Monomeric, lathyritic tropocollagen and a variety of well-characterized glycosaminoglycans have been used in a light-scattering study of the interaction that occurs between these macro-molecules under physiological ionic conditions. Additional information has been obtained by turbidimetric and precipitation studies. A binding to collagen of chondroitin 4-sulphates, derma-tan sulphates, heparan sulphates, heparin and proteoglycans of chondroitin sulphate and dermatan sulphate was observed. The complex formation was electrostatic in nature and was abolished with increasing ionic strength.

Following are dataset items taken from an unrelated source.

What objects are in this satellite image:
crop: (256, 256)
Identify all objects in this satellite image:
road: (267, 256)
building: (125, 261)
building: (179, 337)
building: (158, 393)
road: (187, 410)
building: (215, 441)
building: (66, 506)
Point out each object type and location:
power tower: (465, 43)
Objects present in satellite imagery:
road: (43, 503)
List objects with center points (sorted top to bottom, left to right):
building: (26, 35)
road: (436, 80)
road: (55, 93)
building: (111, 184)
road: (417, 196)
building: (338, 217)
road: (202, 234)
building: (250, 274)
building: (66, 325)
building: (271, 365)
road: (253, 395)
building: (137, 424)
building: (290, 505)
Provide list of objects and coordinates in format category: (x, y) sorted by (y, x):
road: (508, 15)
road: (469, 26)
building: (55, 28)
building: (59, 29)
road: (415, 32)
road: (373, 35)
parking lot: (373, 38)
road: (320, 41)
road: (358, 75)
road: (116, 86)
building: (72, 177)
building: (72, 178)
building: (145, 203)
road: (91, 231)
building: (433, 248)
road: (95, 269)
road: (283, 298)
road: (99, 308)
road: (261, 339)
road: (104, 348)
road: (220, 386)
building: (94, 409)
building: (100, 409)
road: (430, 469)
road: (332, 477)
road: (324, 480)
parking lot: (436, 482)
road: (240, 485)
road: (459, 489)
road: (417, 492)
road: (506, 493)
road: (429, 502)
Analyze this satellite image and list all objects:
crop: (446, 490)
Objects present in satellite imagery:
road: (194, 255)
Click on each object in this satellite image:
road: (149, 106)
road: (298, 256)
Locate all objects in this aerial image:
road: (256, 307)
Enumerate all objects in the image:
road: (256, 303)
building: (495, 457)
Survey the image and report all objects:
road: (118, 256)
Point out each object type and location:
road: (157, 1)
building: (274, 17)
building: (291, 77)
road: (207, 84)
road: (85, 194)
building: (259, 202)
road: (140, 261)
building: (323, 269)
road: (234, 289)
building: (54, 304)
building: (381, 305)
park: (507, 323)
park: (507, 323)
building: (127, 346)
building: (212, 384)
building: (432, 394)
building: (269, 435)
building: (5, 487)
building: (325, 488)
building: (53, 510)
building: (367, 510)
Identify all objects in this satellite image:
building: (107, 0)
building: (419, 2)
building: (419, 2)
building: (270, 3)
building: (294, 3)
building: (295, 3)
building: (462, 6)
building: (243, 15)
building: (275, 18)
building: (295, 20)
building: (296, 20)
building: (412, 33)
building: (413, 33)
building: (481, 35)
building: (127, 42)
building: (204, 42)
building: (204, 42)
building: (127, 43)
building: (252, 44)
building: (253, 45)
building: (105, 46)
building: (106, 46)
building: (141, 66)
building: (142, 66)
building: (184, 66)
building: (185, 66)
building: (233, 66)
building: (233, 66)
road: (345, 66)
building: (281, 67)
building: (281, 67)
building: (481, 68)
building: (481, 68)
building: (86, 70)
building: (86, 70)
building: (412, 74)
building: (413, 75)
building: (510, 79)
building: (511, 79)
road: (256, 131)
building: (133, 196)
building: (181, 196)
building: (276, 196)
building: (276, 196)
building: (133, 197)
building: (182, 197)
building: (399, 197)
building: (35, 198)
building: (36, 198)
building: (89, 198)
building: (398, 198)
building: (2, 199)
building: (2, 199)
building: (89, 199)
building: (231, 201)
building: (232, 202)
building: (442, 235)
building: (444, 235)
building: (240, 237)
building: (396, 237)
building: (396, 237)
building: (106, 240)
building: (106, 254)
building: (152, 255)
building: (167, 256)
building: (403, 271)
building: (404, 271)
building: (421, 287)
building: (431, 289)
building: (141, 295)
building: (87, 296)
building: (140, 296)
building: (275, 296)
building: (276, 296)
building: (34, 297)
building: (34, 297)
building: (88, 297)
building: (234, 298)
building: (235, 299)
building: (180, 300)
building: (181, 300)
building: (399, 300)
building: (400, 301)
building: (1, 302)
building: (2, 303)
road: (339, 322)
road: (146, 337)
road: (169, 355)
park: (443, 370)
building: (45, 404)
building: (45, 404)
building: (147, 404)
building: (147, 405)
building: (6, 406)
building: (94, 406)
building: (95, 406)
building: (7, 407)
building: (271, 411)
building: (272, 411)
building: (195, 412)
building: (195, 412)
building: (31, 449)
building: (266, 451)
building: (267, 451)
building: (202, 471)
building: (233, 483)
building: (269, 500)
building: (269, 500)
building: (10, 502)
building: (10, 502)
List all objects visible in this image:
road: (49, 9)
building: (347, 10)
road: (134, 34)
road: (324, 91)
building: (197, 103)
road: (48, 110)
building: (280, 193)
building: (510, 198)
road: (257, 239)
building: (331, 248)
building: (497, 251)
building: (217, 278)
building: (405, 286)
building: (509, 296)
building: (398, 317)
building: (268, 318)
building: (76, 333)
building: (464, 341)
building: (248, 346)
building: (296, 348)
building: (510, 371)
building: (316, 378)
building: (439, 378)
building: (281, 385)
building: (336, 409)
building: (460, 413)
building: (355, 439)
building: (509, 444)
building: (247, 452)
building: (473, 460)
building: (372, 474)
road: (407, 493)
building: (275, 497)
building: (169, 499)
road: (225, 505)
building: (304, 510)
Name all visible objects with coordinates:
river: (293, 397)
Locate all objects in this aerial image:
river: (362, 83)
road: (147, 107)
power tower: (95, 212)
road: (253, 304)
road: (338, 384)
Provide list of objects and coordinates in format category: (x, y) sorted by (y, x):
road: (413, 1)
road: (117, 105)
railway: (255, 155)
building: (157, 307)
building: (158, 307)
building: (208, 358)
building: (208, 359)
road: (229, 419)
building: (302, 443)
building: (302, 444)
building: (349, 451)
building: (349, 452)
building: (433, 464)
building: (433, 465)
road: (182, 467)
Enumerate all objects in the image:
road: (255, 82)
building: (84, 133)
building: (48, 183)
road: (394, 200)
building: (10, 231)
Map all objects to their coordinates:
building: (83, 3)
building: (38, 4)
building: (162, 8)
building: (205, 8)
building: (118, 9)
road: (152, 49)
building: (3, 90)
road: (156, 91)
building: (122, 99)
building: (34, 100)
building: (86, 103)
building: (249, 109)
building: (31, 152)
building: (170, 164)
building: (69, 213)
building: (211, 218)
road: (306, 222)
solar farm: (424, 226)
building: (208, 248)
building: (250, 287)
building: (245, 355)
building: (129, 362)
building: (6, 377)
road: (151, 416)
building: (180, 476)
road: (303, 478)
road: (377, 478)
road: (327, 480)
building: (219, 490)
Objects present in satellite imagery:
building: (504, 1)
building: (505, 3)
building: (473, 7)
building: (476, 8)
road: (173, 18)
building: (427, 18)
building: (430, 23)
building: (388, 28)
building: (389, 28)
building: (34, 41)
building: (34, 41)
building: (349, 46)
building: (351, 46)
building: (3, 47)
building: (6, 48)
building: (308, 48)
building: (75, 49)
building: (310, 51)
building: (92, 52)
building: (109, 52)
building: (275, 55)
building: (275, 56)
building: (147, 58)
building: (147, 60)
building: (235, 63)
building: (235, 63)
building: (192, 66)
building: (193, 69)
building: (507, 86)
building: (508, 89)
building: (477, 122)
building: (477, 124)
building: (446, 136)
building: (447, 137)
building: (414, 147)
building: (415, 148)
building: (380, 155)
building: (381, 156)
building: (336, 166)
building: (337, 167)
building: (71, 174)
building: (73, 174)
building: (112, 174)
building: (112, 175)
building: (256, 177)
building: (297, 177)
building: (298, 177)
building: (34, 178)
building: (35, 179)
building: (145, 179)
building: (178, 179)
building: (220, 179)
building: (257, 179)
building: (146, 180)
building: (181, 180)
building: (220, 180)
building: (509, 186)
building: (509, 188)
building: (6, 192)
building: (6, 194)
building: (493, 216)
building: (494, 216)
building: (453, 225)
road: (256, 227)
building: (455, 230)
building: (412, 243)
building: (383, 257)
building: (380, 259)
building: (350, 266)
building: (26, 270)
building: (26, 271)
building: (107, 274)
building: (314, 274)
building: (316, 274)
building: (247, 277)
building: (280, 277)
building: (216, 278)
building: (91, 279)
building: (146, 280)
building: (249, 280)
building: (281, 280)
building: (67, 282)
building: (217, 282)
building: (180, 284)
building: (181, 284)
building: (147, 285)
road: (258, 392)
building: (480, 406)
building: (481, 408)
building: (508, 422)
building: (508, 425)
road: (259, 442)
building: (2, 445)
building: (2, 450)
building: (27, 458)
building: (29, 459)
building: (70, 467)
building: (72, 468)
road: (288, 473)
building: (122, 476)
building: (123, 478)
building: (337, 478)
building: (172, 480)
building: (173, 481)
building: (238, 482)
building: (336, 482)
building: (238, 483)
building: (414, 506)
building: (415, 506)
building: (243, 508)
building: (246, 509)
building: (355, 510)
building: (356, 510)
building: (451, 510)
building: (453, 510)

Keratan sulphate did not bind to collagen, indicating either that uronic acid was a prerequisite for the interaction or that a charge density of more than one negative charge per disaccharide was required. Polysaccharides which contained l-iduronic acid showed a stronger interaction than polysaccharides containing only d-glucuronic acid. As a general rule the interaction seemed to increase with increasing chain length of the polysaccharide and increasing charge density.
The results of studies on mixtures of tropocollagen and proteoglycans indicated that the properties of the polysaccharide chains per se were of importance for the mode of reaction between the proteoglycans and collagen.
Hyaluronic acid was not to any significant extent bound to collagen. This polysaccharide and tropocollagen affected each other by a mutual steric exclusion with a concomitant increase in the activity of the tropocollagen molecules.